**Job**
Set down the data that follows, exactly and completely.

Exercise inputs section start

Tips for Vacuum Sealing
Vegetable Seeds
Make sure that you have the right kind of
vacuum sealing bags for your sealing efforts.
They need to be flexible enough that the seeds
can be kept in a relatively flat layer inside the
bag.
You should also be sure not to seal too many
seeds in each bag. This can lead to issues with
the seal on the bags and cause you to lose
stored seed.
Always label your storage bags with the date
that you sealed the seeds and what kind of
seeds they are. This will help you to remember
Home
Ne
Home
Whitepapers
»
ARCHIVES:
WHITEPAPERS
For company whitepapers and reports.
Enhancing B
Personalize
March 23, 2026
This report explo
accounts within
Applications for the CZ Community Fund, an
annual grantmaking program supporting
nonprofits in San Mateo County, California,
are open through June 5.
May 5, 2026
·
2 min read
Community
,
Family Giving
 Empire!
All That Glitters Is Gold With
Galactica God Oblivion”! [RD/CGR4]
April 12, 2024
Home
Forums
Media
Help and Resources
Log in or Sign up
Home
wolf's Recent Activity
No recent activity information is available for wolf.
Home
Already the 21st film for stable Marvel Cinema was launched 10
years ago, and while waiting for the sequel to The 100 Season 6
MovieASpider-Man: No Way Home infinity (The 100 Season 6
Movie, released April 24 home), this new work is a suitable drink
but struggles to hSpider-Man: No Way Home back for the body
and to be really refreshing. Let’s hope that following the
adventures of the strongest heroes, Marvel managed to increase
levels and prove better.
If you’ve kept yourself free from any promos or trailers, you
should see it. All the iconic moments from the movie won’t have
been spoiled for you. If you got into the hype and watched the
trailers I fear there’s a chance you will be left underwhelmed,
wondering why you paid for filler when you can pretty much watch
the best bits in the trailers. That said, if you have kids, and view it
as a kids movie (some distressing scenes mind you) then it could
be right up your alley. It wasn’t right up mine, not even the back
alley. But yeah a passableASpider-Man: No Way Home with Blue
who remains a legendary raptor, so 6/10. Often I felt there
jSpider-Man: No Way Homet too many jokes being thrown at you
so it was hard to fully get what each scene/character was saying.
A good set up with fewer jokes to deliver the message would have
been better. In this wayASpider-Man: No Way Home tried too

Exercise inputs section end

**Exercise solution**
Tips for Vacuum Sealing
Vegetable Seeds
Make sure that you have the right kind of
vacuum sealing bags for your sealing efforts.
They need to be flexible enough that the seeds
can be kept in a relatively flat layer inside the
bag.
You should also be sure not to seal too many
seeds in each bag. This can lead to issues with
the seal on the bags and cause you to lose
stored seed.
Always label your storage bags with the date
that you sealed the seeds and what kind of
seeds they are. This will help you to remember
Home
Ne
Home
Whitepapers
»
ARCHIVES:
WHITEPAPERS
For company whitepapers and reports.
Enhancing B
Personalize
March 23, 2026
This report explo
accounts within
Applications for the CZ Community Fund, an
annual grantmaking program supporting
nonprofits in San Mateo County, California,
are open through June 5.
May 5, 2026
·
2 min read
Community
,
Family Giving
 Empire!
All That Glitters Is Gold With
Galactica God Oblivion”! [RD/CGR4]
April 12, 2024
Home
Forums
Media
Help and Resources
Log in or Sign up
Home
wolf's Recent Activity
No recent activity information is available for wolf.
Home
Already the 21st film for stable Marvel Cinema was launched 10
years ago, and while waiting for the sequel to The 100 Season 6
MovieASpider-Man: No Way Home infinity (The 100 Season 6
Movie, released April 24 home), this new work is a suitable drink
but struggles to hSpider-Man: No Way Home back for the body
and to be really refreshing. Let’s hope that following the
adventures of the strongest heroes, Marvel managed to increase
levels and prove better.
If you’ve kept yourself free from any promos or trailers, you
should see it. All the iconic moments from the movie won’t have
been spoiled for you. If you got into the hype and watched the
trailers I fear there’s a chance you will be left underwhelmed,
wondering why you paid for filler when you can pretty much watch
the best bits in the trailers. That said, if you have kids, and view it
as a kids movie (some distressing scenes mind you) then it could
be right up your alley. It wasn’t right up mine, not even the back
alley. But yeah a passableASpider-Man: No Way Home with Blue
who remains a legendary raptor, so 6/10. Often I felt there
jSpider-Man: No Way Homet too many jokes being thrown at you
so it was hard to fully get what each scene/character was saying.
A good set up with fewer jokes to deliver the message would have
been better. In this wayASpider-Man: No Way Home tried too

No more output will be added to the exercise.